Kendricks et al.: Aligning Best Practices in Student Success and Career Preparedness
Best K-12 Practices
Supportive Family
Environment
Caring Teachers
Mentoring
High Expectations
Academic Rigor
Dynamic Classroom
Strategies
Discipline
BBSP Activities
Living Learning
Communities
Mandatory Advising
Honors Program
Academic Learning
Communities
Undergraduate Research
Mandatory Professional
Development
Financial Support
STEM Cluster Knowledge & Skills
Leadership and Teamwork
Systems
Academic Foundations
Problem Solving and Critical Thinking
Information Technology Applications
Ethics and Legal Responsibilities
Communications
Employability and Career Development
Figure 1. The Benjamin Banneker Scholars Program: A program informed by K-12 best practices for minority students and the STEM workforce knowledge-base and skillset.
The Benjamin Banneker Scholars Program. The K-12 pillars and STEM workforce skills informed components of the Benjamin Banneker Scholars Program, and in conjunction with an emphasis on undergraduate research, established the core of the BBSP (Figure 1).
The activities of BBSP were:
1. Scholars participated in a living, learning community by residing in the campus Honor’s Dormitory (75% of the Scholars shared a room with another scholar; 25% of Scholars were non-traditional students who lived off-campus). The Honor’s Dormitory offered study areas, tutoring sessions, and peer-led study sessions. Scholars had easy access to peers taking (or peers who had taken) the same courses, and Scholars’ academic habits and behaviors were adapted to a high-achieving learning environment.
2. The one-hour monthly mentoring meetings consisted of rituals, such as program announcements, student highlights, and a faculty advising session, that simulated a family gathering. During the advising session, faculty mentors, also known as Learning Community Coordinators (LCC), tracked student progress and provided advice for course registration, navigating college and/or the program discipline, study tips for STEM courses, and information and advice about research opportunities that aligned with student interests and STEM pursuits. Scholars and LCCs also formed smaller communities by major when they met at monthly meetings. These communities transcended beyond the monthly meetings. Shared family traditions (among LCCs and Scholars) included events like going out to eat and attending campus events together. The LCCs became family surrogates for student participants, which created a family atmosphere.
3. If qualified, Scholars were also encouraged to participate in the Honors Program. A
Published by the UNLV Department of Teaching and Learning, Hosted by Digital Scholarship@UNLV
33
* * * * * * * * *
### [Aim of the task]
Retype exactly the span of lines from the one with "Ethics and Legal Responsibilities" through the one with "Figure 1. The"; include both ends and omit the rest of the material.

### [Output for this exercise]
Ethics and Legal Responsibilities
Communications
Employability and Career Development
Figure 1. The Benjamin Banneker Scholars Program: A program informed by K-12 best practices for minority students and the STEM workforce knowledge-base and skillset.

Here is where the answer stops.